Instruct to compile and run with. Now dis_pen_24_inh_4095.png is compared with N000000_10_true.png. The result was average = 1.19797px. In addition to compare_disparity.cpp, the result display also shows the difference in disparity per pixel, that is, the average disparity difference. As you can see from the makefile, the launch of the parallax comparison program is
. The difference image is an image such as , in which pixels are displayed in red when the parallax is greater than the true value and green when it is smaller.

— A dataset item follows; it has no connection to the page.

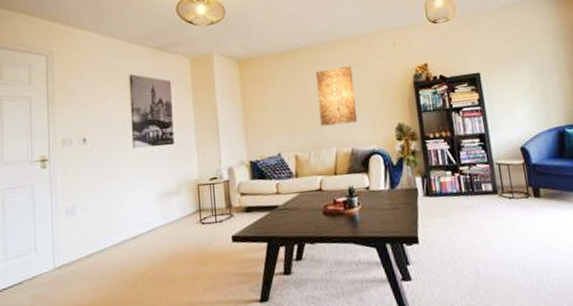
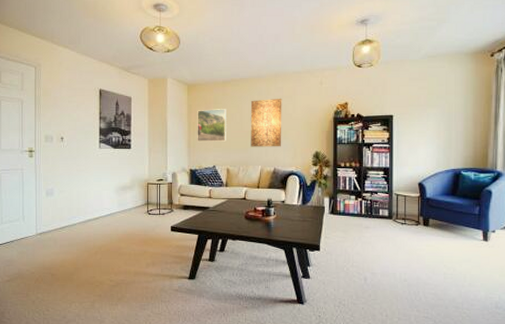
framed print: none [252,84,291,126] -> present [197,109,226,142]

./cmp true_left_disparity left_disparity difference_image
Program to check the range of parallax
chk_kitti.cpp Is a program to check the range of 194 true left parallax provided by KITTI's stereo2012 benchmark training.
Then, the maximum parallax and the minimum parallax of 194 true left parallax images that exist in / home / oguri / KITTI / data_2012 / training / disp_occ and / home / oguri / KITTI / data_2012 / training / disp_noc are checked. An image with the maximum parallax and the minimum parallax can be seen. As a result, the maximum disparity of disp_occ was 231.613, the maximum disparity of disp_noc was 227.988, and the minimum disparity was 4.10547. The image with the largest parallax was like passing through the cage. It was also found that disp_occ contains 80% images up to 136.395 and disp_noc contains 80% images up to 125.434.
Confirmation of evaluation method
You can see how it is evaluated by reading evaluate_stereo.cpp included in the development kit that you can download from the KITTI stereo2012 page. It seems that the parallax is evaluated by the average value of the difference of parallax and the percentage of pixels with 3 or more different pixels. Not only 3 pixels but also 1 pixel or more, 2 pixels or more, 4 pixels or more, 5 pixels or more ratio and effective pixel ratio are also output. Parameters that can be changed in depth_kitti.cpp are the parallax range, penalty value, and inhibit value. The inhibit value can be anything as long as it is sufficiently large, so we set it to 4095. In 1023 used in the TSUKUBA image, the result of red_true_kitti.cpp would be red (with contradiction), so it was almost quadrupled. If gaze_line-depth model is used, inconsistency should not be detected in true_kitti.cpp originally, so it means that the branch that has been inhibited has been cut. On the other hand, since the penalty value and the parallax range can only be matched with each other, we looked for places where the result would be better with some values. I didn't check the whole range, but the parallax was 4 to 120 pixels. The penalty value is 24. With this parameter, the average parallax difference in the training data was 2.909685 px, and the percentage of pixels with different parallaxes by 3 pixels or more was 17.1%.
Data submission and result 96th
submit_kitti.cpp Is a 121-line stereo vision processing program that creates submission data. The stereo vision processing part is the same as depth_kitti.cpp.
Will compile and run. Use graph_cut.cu for graph cut. The test data is 195 pairs of stereo images. I used a color image instead of grayscale. The total processing time was 85 minutes, and each pair was about 26 seconds. Parameters are inhibit value = 4095, penalty value = 24, parallax range = 4px--120px. The result was 96th as of March 24, 2018. The method name is GLDS (Gaze_Line-Depth model Stereo). The percentage of pixels with parallax differences of 3 pixels or more is 17.22%. The average value of the parallax difference was 2.8px. In the gaze_line-depth model stereo, the resolution of parallax is 2px, so the average value of the parallax difference is 2.8px, which is satisfactory. Currently, I am submitting the graph cut, but I think that if I add post-processing, I can raise the ranking considerably. However, given that the human eye does not have that much precision, it doesn't seem to make much sense to lower the average disparity difference.